● **Record set**

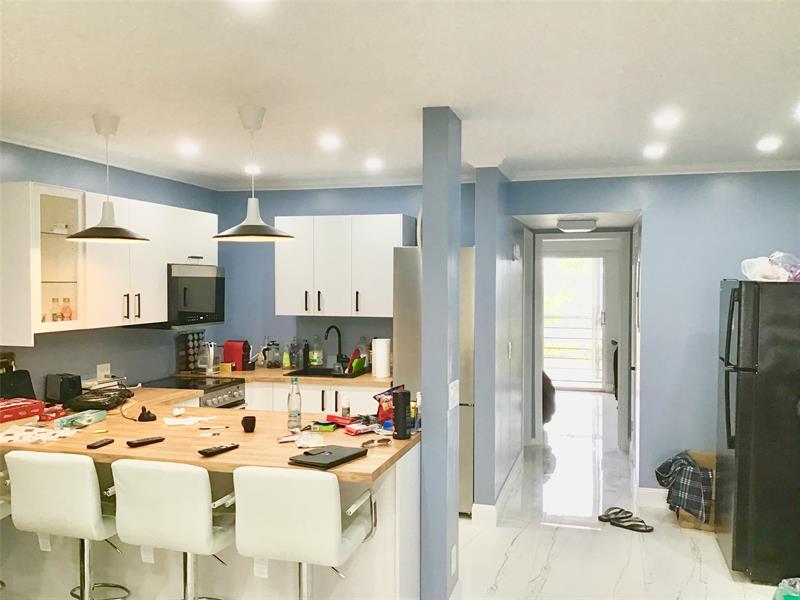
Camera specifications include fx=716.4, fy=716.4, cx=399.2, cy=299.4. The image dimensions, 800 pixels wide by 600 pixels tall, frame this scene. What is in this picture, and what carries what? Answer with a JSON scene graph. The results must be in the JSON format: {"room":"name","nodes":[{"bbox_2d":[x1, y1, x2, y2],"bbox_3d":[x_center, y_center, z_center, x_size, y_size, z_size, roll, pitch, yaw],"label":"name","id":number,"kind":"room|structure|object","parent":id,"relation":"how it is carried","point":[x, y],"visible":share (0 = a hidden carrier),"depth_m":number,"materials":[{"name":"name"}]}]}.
{"room":"kitchen","nodes":[
{"label":"kitchen","id":0,"kind":"room"},
{"bbox_2d":[0,143,218,394],"bbox_3d":[-2.503,0.338,2.875,0.129,2.453,6.812,1,2,16],"label":"left wall","id":1,"kind":"structure","parent":0,"point":[90,189],"depth_m":4.65,"materials":[{"name":"paint"}]},
{"bbox_2d":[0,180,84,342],"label":"glass cabinet","id":2,"kind":"object","parent":1,"relation":"attached to","point":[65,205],"visible":0.97,"depth_m":3.71,"materials":[{"name":"white glass"}]},
{"bbox_2d":[51,296,59,320],"bbox_3d":[-1.931,0.063,4.014,0.048,0.147,0.048,1,2,16],"label":"bottle","id":3,"kind":"object","parent":2,"relation":"in","point":[53,315],"visible":0.96,"depth_m":4.00,"materials":[{"name":"glass"}]},
{"bbox_2d":[61,298,72,320],"bbox_3d":[-1.905,0.064,4.096,0.054,0.150,0.055,1,2,16],"label":"bottle","id":4,"kind":"object","parent":2,"relation":"in","point":[70,315],"visible":0.98,"depth_m":4.08,"materials":[{"name":"glass"}]},
{"bbox_2d":[96,363,110,379],"bbox_3d":[-1.920,0.473,4.652,0.014,0.113,0.119,1,2,16],"label":"wall socket","id":5,"kind":"object","parent":1,"relation":"attached to","point":[98,372],"visible":0.9,"depth_m":4.64,"materials":[{"name":"white plastic"}]},
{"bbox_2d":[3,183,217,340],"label":"upper cabinet","id":6,"kind":"object","parent":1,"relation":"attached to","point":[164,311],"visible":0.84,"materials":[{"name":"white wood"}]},
{"bbox_2d":[143,263,224,329],"bbox_3d":[-1.595,-0.029,5.158,0.441,0.455,0.728,1,2,16],"label":"microwave","id":7,"kind":"object","parent":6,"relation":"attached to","point":[194,279],"visible":0.74,"depth_m":4.98,"materials":[{"name":"metal"}]},
{"bbox_2d":[216,183,475,369],"bbox_3d":[-0.377,0.250,5.884,2.395,2.459,0.130,1,2,16],"label":"back wall","id":8,"kind":"structure","parent":0,"point":[386,205],"depth_m":5.96,"materials":[{"name":"blue paint"}]},
{"bbox_2d":[275,215,412,317],"bbox_3d":[-0.433,-0.257,5.621,1.037,0.768,0.368,1,2,16],"label":"upper cabinet","id":9,"kind":"object","parent":8,"relation":"attached to","point":[280,291],"visible":0.95,"depth_m":5.46,"materials":[{"name":"white wood"}]},
{"bbox_2d":[0,0,799,189],"bbox_3d":[-0.004,-0.922,2.731,5.178,0.101,8.541,1,2,16],"label":"ceiling","id":10,"kind":"structure","parent":0,"point":[517,152],"depth_m":2.87,"materials":[{"name":"white paint"}]},
{"bbox_2d":[66,113,149,243],"bbox_3d":[-1.454,-0.606,3.571,0.393,0.615,0.390,1,2,16],"label":"pendant lamp","id":11,"kind":"object","parent":10,"relation":"hanging from","point":[98,130],"visible":1,"depth_m":3.53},
{"bbox_2d":[179,141,199,154],"bbox_3d":[-1.293,-0.932,4.409,0.156,0.029,0.156,1,2,16],"label":"recessed light","id":12,"kind":"object","parent":10,"relation":"in","point":[189,148],"visible":0.98,"depth_m":4.39,"materials":[{"name":"white"}]},
{"bbox_2d":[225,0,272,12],"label":"recessed light","id":13,"kind":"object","parent":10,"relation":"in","point":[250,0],"visible":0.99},
{"bbox_2d":[244,164,260,174],"bbox_3d":[-1.081,-0.960,5.260,0.157,0.041,0.157,1,2,16],"label":"recessed light","id":14,"kind":"object","parent":10,"relation":"in","point":[249,168],"visible":0.85,"depth_m":5.23,"materials":[{"name":"white"}]},
{"bbox_2d":[214,106,293,240],"bbox_3d":[-0.698,-0.597,3.416,0.384,0.615,0.383,1,2,16],"label":"pendant lamp","id":15,"kind":"object","parent":10,"relation":"hanging from","point":[277,236],"visible":1,"depth_m":3.37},
{"bbox_2d":[319,134,340,148],"bbox_3d":[-0.407,-0.923,4.185,0.155,0.022,0.156,1,2,16],"label":"recessed light","id":16,"kind":"object","parent":10,"relation":"in","point":[330,142],"visible":0.98,"depth_m":4.16,"materials":[{"name":"white"}]},
{"bbox_2d":[364,157,383,170],"bbox_3d":[-0.180,-0.954,5.038,0.158,0.031,0.157,1,2,16],"label":"recessed light","id":17,"kind":"object","parent":10,"relation":"in","point":[375,163],"visible":0.98,"depth_m":5.01,"materials":[{"name":"white"}]},
{"bbox_2d":[556,218,596,231],"bbox_3d":[1.475,-0.617,5.952,0.316,0.077,0.349,1,2,16],"label":"hallway ceiling light","id":18,"kind":"object","parent":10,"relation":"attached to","point":[587,226],"visible":0.99,"depth_m":5.81,"materials":[{"name":"white"}]},
{"bbox_2d":[643,144,665,157],"bbox_3d":[1.607,-0.936,4.507,0.156,0.026,0.159,1,2,16],"label":"recessed light","id":19,"kind":"object","parent":10,"relation":"in","point":[655,150],"visible":0.98,"depth_m":4.49,"materials":[{"name":"white"}]},
{"bbox_2d":[653,110,681,127],"bbox_3d":[1.352,-0.907,3.612,0.157,0.022,0.158,1,2,16],"label":"recessed light","id":20,"kind":"object","parent":10,"relation":"in","point":[666,120],"visible":0.98,"depth_m":3.59,"materials":[{"name":"white"}]},
{"bbox_2d":[756,137,781,151],"bbox_3d":[2.195,-0.925,4.258,0.156,0.034,0.158,1,2,16],"label":"recessed light","id":21,"kind":"object","parent":10,"relation":"in","point":[771,143],"visible":0.98,"depth_m":4.24,"materials":[{"name":"white"}]},
{"bbox_2d":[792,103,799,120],"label":"recessed light","id":22,"kind":"object","parent":10,"relation":"in","point":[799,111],"visible":0.99,"depth_m":3.43,"materials":[{"name":"white"}]},
{"bbox_2d":[420,107,461,599],"bbox_3d":[0.203,0.323,3.514,0.141,2.483,0.245,1,2,16],"label":"column","id":23,"kind":"structure","parent":0,"point":[428,226],"depth_m":3.40,"materials":[{"name":"blue paint"}]},
{"bbox_2d":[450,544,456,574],"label":"wall socket","id":24,"kind":"object","parent":23,"relation":"attached to","point":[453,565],"visible":0.96,"depth_m":3.45,"materials":[{"name":"white"}]},
{"bbox_2d":[448,379,459,409],"bbox_3d":[0.265,0.455,3.459,0.013,0.123,0.181,1,2,16],"label":"light switch","id":25,"kind":"object","parent":23,"relation":"attached to","point":[454,387],"visible":0.97,"depth_m":3.44,"materials":[{"name":"white plastic"}]},
{"bbox_2d":[474,167,524,519],"bbox_3d":[0.917,0.238,6.002,0.131,2.474,2.524,1,2,16],"label":"hallway wall","id":26,"kind":"structure","parent":0,"point":[477,242],"depth_m":4.88,"materials":[{"name":"blue paint"}]},
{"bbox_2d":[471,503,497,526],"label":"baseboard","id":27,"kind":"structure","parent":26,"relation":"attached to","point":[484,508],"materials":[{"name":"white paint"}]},
{"bbox_2d":[471,451,522,524],"bbox_3d":[0.845,1.417,5.673,0.170,0.126,2.119,1,2,16],"label":"baseboard","id":28,"kind":"structure","parent":26,"relation":"attached to","point":[491,513],"depth_m":4.94,"materials":[{"name":"white paint"}]},
{"bbox_2d":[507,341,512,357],"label":"light switch","id":29,"kind":"object","parent":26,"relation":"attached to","point":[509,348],"visible":0.98,"depth_m":5.37,"materials":[{"name":"white plastic"}]},
{"bbox_2d":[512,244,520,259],"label":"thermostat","id":30,"kind":"object","parent":26,"relation":"attached to","point":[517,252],"visible":0.97,"depth_m":5.73,"materials":[{"name":"white"}]},
{"bbox_2d":[455,389,784,599],"bbox_3d":[0.581,1.555,4.857,5.198,0.101,12.298,1,2,16],"label":"floor","id":31,"kind":"structure","parent":0,"point":[520,545],"depth_m":4.56,"materials":[{"name":"white tile"}]},
{"bbox_2d":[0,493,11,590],"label":"bar stool","id":32,"kind":"object","parent":31,"relation":"on","point":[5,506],"visible":0.51,"depth_m":3.22,"materials":[{"name":"white"}]},
{"bbox_2d":[3,452,128,599],"bbox_3d":[-1.370,1.096,3.116,0.464,0.948,0.494,1,2,16],"label":"bar stool","id":33,"kind":"object","parent":31,"relation":"on","point":[25,484],"visible":0.95,"depth_m":2.91,"materials":[{"name":"white leather"}]},
{"bbox_2d":[110,458,235,599],"bbox_3d":[-0.871,1.096,2.968,0.468,0.947,0.494,1,2,16],"label":"bar stool","id":34,"kind":"object","parent":31,"relation":"on","point":[159,515],"visible":0.96,"depth_m":2.76,"materials":[{"name":"white leather"}]},
{"bbox_2d":[141,376,245,410],"bbox_3d":[-1.530,1.033,5.086,0.662,0.901,0.710,1,2,16],"label":"stove","id":35,"kind":"object","parent":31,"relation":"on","point":[240,397],"visible":0.15,"depth_m":5.07,"materials":[{"name":"silver metal"}]},
{"bbox_2d":[1,437,420,599],"bbox_3d":[-1.167,1.125,3.718,2.455,0.862,0.711,1,2,16],"label":"peninsula cabinet","id":36,"kind":"object","parent":31,"relation":"on","point":[393,479],"visible":0.41,"depth_m":3.34,"materials":[{"name":"white paint"}]},
{"bbox_2d":[0,384,417,483],"bbox_3d":[-1.139,0.658,3.726,2.524,0.042,1.405,1,2,16],"label":"peninsula countertop","id":37,"kind":"structure","parent":36,"relation":"on","point":[239,451],"depth_m":3.36,"materials":[{"name":"brown wood"}]},
{"bbox_2d":[0,369,35,400],"bbox_3d":[-2.096,0.509,3.882,0.132,0.239,0.250,1,2,16],"label":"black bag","id":38,"kind":"object","parent":37,"relation":"on","point":[14,394],"visible":0.79,"depth_m":3.90,"materials":[{"name":"black"}]},
{"bbox_2d":[0,397,43,422],"bbox_3d":[-2.038,0.575,3.687,0.212,0.081,0.313,1,2,27],"label":"red box","id":39,"kind":"object","parent":37,"relation":"on","point":[24,407],"visible":0.99,"depth_m":3.68,"materials":[{"name":"red cardboard"}]},
{"bbox_2d":[0,422,79,444],"bbox_3d":[-1.735,0.629,3.387,0.378,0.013,0.310,1,2,16],"label":"paper","id":40,"kind":"object","parent":37,"relation":"on","point":[22,434],"visible":0.98,"depth_m":3.37,"materials":[{"name":"white paper"}]},
{"bbox_2d":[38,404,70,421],"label":"red box","id":41,"kind":"object","parent":37,"relation":"on","point":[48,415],"visible":0.76,"depth_m":3.75,"materials":[{"name":"red"}]},
{"bbox_2d":[44,373,81,403],"bbox_3d":[-1.973,0.526,4.209,0.226,0.179,0.140,1,2,38],"label":"toaster","id":42,"kind":"object","parent":37,"relation":"on","point":[65,387],"visible":0.96,"depth_m":4.14,"materials":[{"name":"black plastic"}]},
{"bbox_2d":[54,409,107,428],"bbox_3d":[-1.634,0.609,3.674,0.135,0.047,0.249,1,2,16],"label":"box","id":43,"kind":"object","parent":37,"relation":"on","point":[93,419],"visible":0.99,"depth_m":3.64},
{"bbox_2d":[66,386,133,411],"bbox_3d":[-1.725,0.571,4.160,0.299,0.091,0.419,0,2,4],"label":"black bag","id":44,"kind":"object","parent":37,"relation":"on","point":[90,404],"visible":0.97,"depth_m":4.06,"materials":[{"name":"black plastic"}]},
{"bbox_2d":[87,438,114,448],"bbox_3d":[-1.332,0.641,3.193,0.044,0.018,0.136,1,2,16],"label":"remote control","id":45,"kind":"object","parent":37,"relation":"on","point":[103,444],"visible":0.98,"depth_m":3.17,"materials":[{"name":"black plastic"}]},
{"bbox_2d":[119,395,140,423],"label":"cable","id":46,"kind":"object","parent":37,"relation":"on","point":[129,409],"visible":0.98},
{"bbox_2d":[126,436,164,447],"bbox_3d":[-1.147,0.639,3.233,0.049,0.020,0.170,2,2,42],"label":"remote control","id":47,"kind":"object","parent":37,"relation":"on","point":[143,442],"visible":0.99,"depth_m":3.21,"materials":[{"name":"black plastic"}]},
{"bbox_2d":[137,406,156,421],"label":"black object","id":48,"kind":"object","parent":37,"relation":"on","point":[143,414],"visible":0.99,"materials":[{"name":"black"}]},
{"bbox_2d":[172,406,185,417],"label":"small white object","id":49,"kind":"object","parent":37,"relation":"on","point":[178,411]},
{"bbox_2d":[163,415,217,426],"bbox_3d":[-1.089,0.623,3.710,0.217,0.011,0.209,1,2,16],"label":"paper","id":50,"kind":"object","parent":37,"relation":"on","point":[181,422],"visible":0.99,"depth_m":3.69,"materials":[{"name":"white paper"}]},
{"bbox_2d":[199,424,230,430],"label":"pen","id":51,"kind":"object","parent":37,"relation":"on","point":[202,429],"visible":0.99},
{"bbox_2d":[199,442,239,455],"bbox_3d":[-0.780,0.643,3.092,0.049,0.021,0.189,1,2,35],"label":"remote control","id":52,"kind":"object","parent":37,"relation":"on","point":[229,447],"visible":0.99,"depth_m":3.07,"materials":[{"name":"black plastic"}]},
{"bbox_2d":[241,415,255,432],"bbox_3d":[-0.734,0.607,3.481,0.069,0.068,0.071,0,2,-13],"label":"black cup","id":53,"kind":"object","parent":37,"relation":"on","point":[244,426],"visible":0.99,"depth_m":3.46,"materials":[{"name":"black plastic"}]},
{"bbox_2d":[287,375,301,429],"bbox_3d":[-0.523,0.510,3.563,0.067,0.260,0.067,1,2,16],"label":"water bottle","id":54,"kind":"object","parent":37,"relation":"on","point":[295,412],"visible":0.99,"depth_m":3.54,"materials":[{"name":"clear plastic"}]},
{"bbox_2d":[295,431,325,447],"bbox_3d":[-0.408,0.633,3.262,0.144,0.053,0.149,-1,2,-21],"label":"plastic bag","id":55,"kind":"object","parent":37,"relation":"on","point":[300,442],"visible":0.99,"depth_m":3.23,"materials":[{"name":"clear plastic"}]},
{"bbox_2d":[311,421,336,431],"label":"box","id":56,"kind":"object","parent":37,"relation":"on","point":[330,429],"visible":0.99,"depth_m":3.48,"materials":[{"name":"green cardboard"}]},
{"bbox_2d":[288,444,366,468],"bbox_3d":[-0.295,0.645,2.972,0.203,0.021,0.293,1,2,32],"label":"laptop","id":57,"kind":"object","parent":37,"relation":"on","point":[330,452],"visible":0.99,"depth_m":2.93,"materials":[{"name":"black metal"}]},
{"bbox_2d":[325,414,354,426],"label":"red box","id":58,"kind":"object","parent":37,"relation":"on","point":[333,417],"visible":0.96,"depth_m":3.61,"materials":[{"name":"red"}]},
{"bbox_2d":[340,394,350,416],"bbox_3d":[-0.286,0.568,3.797,0.050,0.119,0.050,1,2,16],"label":"small bottle","id":59,"kind":"object","parent":37,"relation":"on","point":[348,407],"visible":1,"depth_m":3.78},
{"bbox_2d":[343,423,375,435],"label":"red packet","id":60,"kind":"object","parent":37,"relation":"on","point":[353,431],"visible":0.99,"depth_m":3.43,"materials":[{"name":"red"}]},
{"bbox_2d":[360,437,391,447],"bbox_3d":[-0.110,0.638,3.197,0.160,0.016,0.077,-1,2,-29],"label":"sunglasses","id":61,"kind":"object","parent":37,"relation":"on","point":[368,442],"visible":0.99,"depth_m":3.19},
{"bbox_2d":[372,386,401,424],"bbox_3d":[-0.041,0.534,3.652,0.128,0.182,0.205,1,2,37],"label":"snack bag","id":62,"kind":"object","parent":37,"relation":"on","point":[380,399],"visible":0.62,"depth_m":3.61,"materials":[{"name":"red plastic"}]},
{"bbox_2d":[392,390,411,438],"bbox_3d":[0.007,0.536,3.358,0.084,0.220,0.084,1,2,16],"label":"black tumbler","id":63,"kind":"object","parent":37,"relation":"on","point":[401,395],"visible":0.99,"depth_m":3.32,"materials":[{"name":"black plastic"}]},
{"bbox_2d":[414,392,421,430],"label":"bottle","id":64,"kind":"object","parent":37,"relation":"on","point":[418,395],"visible":0.6,"depth_m":3.49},
{"bbox_2d":[233,465,375,599],"bbox_3d":[-0.370,1.102,2.836,0.462,0.953,0.493,1,2,16],"label":"bar stool","id":65,"kind":"object","parent":31,"relation":"on","point":[337,540],"visible":0.99,"depth_m":2.64,"materials":[{"name":"white leather"}]},
{"bbox_2d":[243,380,391,414],"bbox_3d":[-0.709,1.052,5.600,1.581,0.869,0.642,1,2,16],"label":"base cabinet","id":66,"kind":"object","parent":31,"relation":"on","point":[287,389],"visible":0.16,"depth_m":5.29,"materials":[{"name":"white paint"}]},
{"bbox_2d":[170,365,393,387],"bbox_3d":[-0.814,0.590,5.604,1.888,0.043,0.712,1,2,16],"label":"back countertop","id":67,"kind":"structure","parent":66,"relation":"on","point":[371,380],"depth_m":5.34,"materials":[{"name":"brown wood"}]},
{"bbox_2d":[174,330,204,372],"bbox_3d":[-1.630,0.404,5.609,0.114,0.338,0.282,1,2,16],"label":"spice rack","id":68,"kind":"object","parent":67,"relation":"on","point":[186,345],"visible":0.89,"depth_m":5.56,"materials":[{"name":"black"}]},
{"bbox_2d":[198,341,218,373],"bbox_3d":[-1.479,0.443,5.529,0.170,0.246,0.167,1,2,16],"label":"kettle","id":69,"kind":"object","parent":67,"relation":"on","point":[211,358],"visible":1,"depth_m":5.48,"materials":[{"name":"silver metal"}]},
{"bbox_2d":[223,340,250,370],"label":"coffee machine","id":70,"kind":"object","parent":67,"relation":"on","point":[229,348],"visible":0.88,"depth_m":5.70,"materials":[{"name":"red plastic"}]},
{"bbox_2d":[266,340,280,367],"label":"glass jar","id":71,"kind":"object","parent":67,"relation":"on","point":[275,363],"visible":0.99,"depth_m":5.84,"materials":[{"name":"clear glass"}]},
{"bbox_2d":[282,345,290,368],"bbox_3d":[-0.919,0.465,5.813,0.058,0.202,0.058,1,2,16],"label":"soap bottle","id":72,"kind":"object","parent":67,"relation":"on","point":[287,363],"visible":0.99,"depth_m":5.79,"materials":[{"name":"green"}]},
{"bbox_2d":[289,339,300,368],"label":"bottle","id":73,"kind":"object","parent":67,"relation":"on","point":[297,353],"visible":0.95,"depth_m":5.84,"materials":[{"name":"clear"}]},
{"bbox_2d":[301,341,310,368],"bbox_3d":[-0.760,0.454,5.837,0.059,0.231,0.062,1,2,16],"label":"soap bottle","id":74,"kind":"object","parent":67,"relation":"on","point":[305,348],"visible":0.98,"depth_m":5.81,"materials":[{"name":"black plastic"}]},
{"bbox_2d":[309,336,322,366],"bbox_3d":[-0.681,0.428,5.853,0.098,0.276,0.095,1,2,16],"label":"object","id":75,"kind":"object","parent":67,"relation":"on","point":[315,355],"visible":0.99,"depth_m":5.82,"materials":[{"name":"clear plastic"}]},
{"bbox_2d":[285,365,366,378],"bbox_3d":[-0.555,0.658,5.581,0.560,0.181,0.476,1,2,16],"label":"sink","id":76,"kind":"object","parent":67,"relation":"in","point":[330,375],"visible":0.4,"depth_m":5.76,"materials":[{"name":"black metal"}]},
{"bbox_2d":[323,325,346,368],"bbox_3d":[-0.503,0.387,5.715,0.137,0.365,0.207,1,2,16],"label":"faucet","id":77,"kind":"object","parent":67,"relation":"on","point":[340,348],"visible":0.99,"depth_m":5.77,"materials":[{"name":"black metal"}]},
{"bbox_2d":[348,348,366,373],"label":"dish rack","id":78,"kind":"object","parent":67,"relation":"on","point":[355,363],"visible":0.82,"depth_m":5.55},
{"bbox_2d":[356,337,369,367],"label":"bottle","id":79,"kind":"object","parent":67,"relation":"on","point":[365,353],"visible":0.69,"depth_m":5.73,"materials":[{"name":"clear plastic"}]},
{"bbox_2d":[372,337,391,377],"bbox_3d":[-0.141,0.431,5.363,0.137,0.289,0.135,1,2,16],"label":"paper towel roll","id":80,"kind":"object","parent":67,"relation":"on","point":[383,370],"visible":1,"depth_m":5.31,"materials":[{"name":"white paper"}]},
{"bbox_2d":[392,244,474,512],"bbox_3d":[0.335,0.560,5.277,0.619,1.875,0.732,1,2,16],"label":"refrigerator","id":81,"kind":"object","parent":31,"relation":"on","point":[467,252],"visible":0.28,"depth_m":4.94,"materials":[{"name":"silver metal"}]},
{"bbox_2d":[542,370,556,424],"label":"black bag","id":82,"kind":"object","parent":31,"relation":"on","point":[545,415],"visible":0.22,"depth_m":7.84,"materials":[{"name":"fabric"}]},
{"bbox_2d":[598,506,632,522],"bbox_3d":[1.484,1.480,4.941,0.264,0.069,0.122,-1,2,-27],"label":"sandal","id":83,"kind":"object","parent":31,"relation":"on","point":[600,516],"visible":0.93,"depth_m":4.93,"materials":[{"name":"black rubber"}]},
{"bbox_2d":[608,515,653,532],"bbox_3d":[1.542,1.486,4.756,0.276,0.067,0.140,1,2,35],"label":"sandal","id":84,"kind":"object","parent":31,"relation":"on","point":[640,530],"visible":0.97,"depth_m":4.74,"materials":[{"name":"black rubber"}]},
{"bbox_2d":[677,451,717,530],"bbox_3d":[2.076,1.299,4.871,0.376,0.427,0.452,1,2,16],"label":"cardboard box","id":85,"kind":"object","parent":31,"relation":"on","point":[713,463],"visible":0.32,"depth_m":4.80,"materials":[{"name":"brown cardboard"}]},
{"bbox_2d":[653,451,710,521],"bbox_3d":[1.932,1.240,4.817,0.362,0.385,0.333,1,2,33],"label":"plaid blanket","id":86,"kind":"object","parent":85,"relation":"in","point":[683,457],"visible":0.94,"depth_m":4.71,"materials":[{"name":"fabric"}]},
{"bbox_2d":[715,280,799,584],"bbox_3d":[2.278,0.706,4.142,0.788,1.652,0.752,1,2,16],"label":"refrigerator","id":87,"kind":"object","parent":31,"relation":"on","point":[751,385],"visible":1,"depth_m":3.88,"materials":[{"name":"black metal"}]},
{"bbox_2d":[740,252,799,281],"bbox_3d":[2.177,-0.191,4.140,0.391,0.177,0.326,0,2,-3],"label":"plastic bag","id":88,"kind":"object","parent":87,"relation":"on","point":[766,269],"visible":0.91,"depth_m":4.09,"materials":[{"name":"plastic"}]},
{"bbox_2d":[772,577,799,599],"bbox_3d":[1.861,1.426,3.231,0.339,0.275,0.345,1,2,27],"label":"plastic bag","id":89,"kind":"object","parent":31,"relation":"on","point":[794,599],"visible":0.99,"depth_m":3.30,"materials":[{"name":"plastic"}]},
{"bbox_2d":[510,170,799,503],"bbox_3d":[2.152,0.268,5.165,2.464,2.481,0.123,1,2,16],"label":"right wall","id":90,"kind":"structure","parent":0,"point":[660,224],"depth_m":5.14,"materials":[{"name":"blue paint"}]},
{"bbox_2d":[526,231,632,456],"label":"door frame","id":91,"kind":"structure","parent":90,"relation":"in","point":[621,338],"depth_m":6.87,"materials":[{"name":"white paint"}]},
{"bbox_2d":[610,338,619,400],"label":"hanging dark object","id":92,"kind":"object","parent":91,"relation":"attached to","point":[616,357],"visible":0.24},
{"bbox_2d":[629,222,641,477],"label":"hallway door","id":93,"kind":"structure","parent":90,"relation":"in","point":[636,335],"depth_m":5.92,"materials":[{"name":"white paint"}]},
{"bbox_2d":[637,487,667,507],"bbox_3d":[2.444,1.441,4.986,1.362,0.129,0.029,1,2,16],"label":"baseboard","id":94,"kind":"structure","parent":90,"relation":"attached to","point":[651,491],"depth_m":5.21,"materials":[{"name":"white paint"}]},
{"bbox_2d":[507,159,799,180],"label":"crown molding","id":95,"kind":"structure","parent":90,"relation":"attached to","point":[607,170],"depth_m":5.08,"materials":[{"name":"white paint"}]},
{"label":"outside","id":96,"kind":"structure","parent":0,"visible":0},
{"bbox_2d":[542,254,604,388],"bbox_3d":[2.484,0.313,10.756,1.542,2.057,0.102,1,2,16],"label":"glass door","id":97,"kind":"structure","parent":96,"point":[554,365],"depth_m":10.72,"materials":[{"name":"white glass"}]}
]}

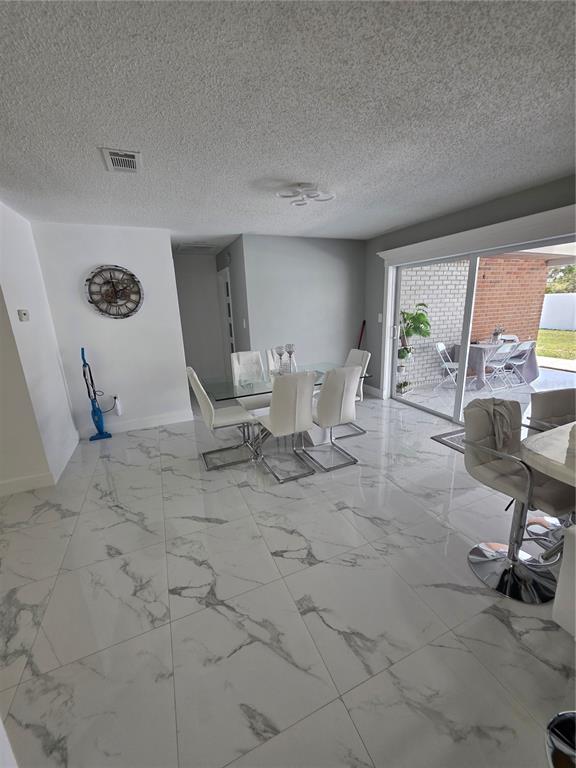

● **Instructions for the task**
Tally up the lines holding the string "kitchen" in the data above, and respond with nothing but the number.

● **Response**
2